● What you need to do: Retype the material starting at the line that contains "pose: elev=256.9 azim=212.8" and ending at the line that contains "Dot at: (228, 284)", with both of those lines included.

● The data:
----

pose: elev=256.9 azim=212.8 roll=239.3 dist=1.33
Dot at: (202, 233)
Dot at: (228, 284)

----

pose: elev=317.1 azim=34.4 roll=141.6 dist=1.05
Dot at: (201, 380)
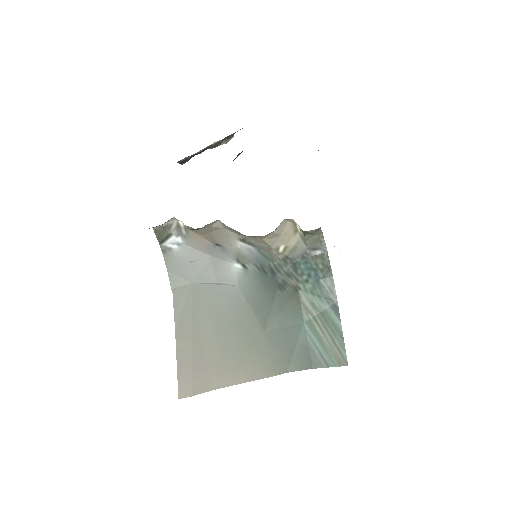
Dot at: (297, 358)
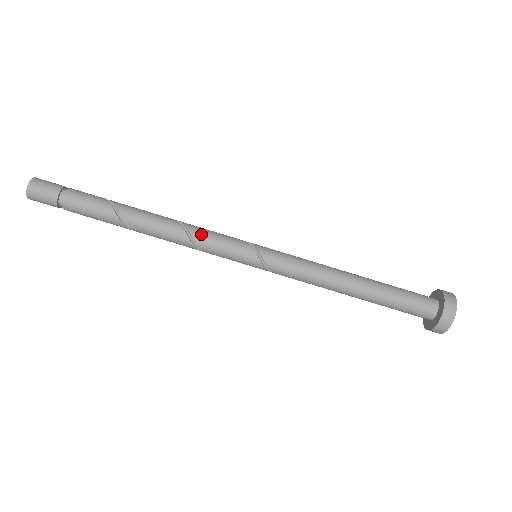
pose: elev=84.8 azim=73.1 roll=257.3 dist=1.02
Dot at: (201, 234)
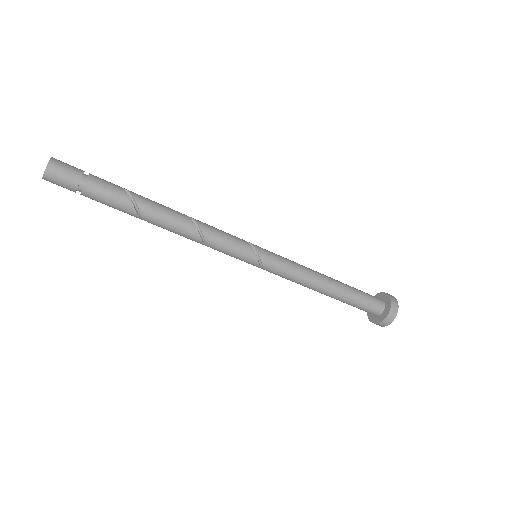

----

● Answer to the task:
pose: elev=256.9 azim=212.8 roll=239.3 dist=1.33
Dot at: (202, 233)
Dot at: (228, 284)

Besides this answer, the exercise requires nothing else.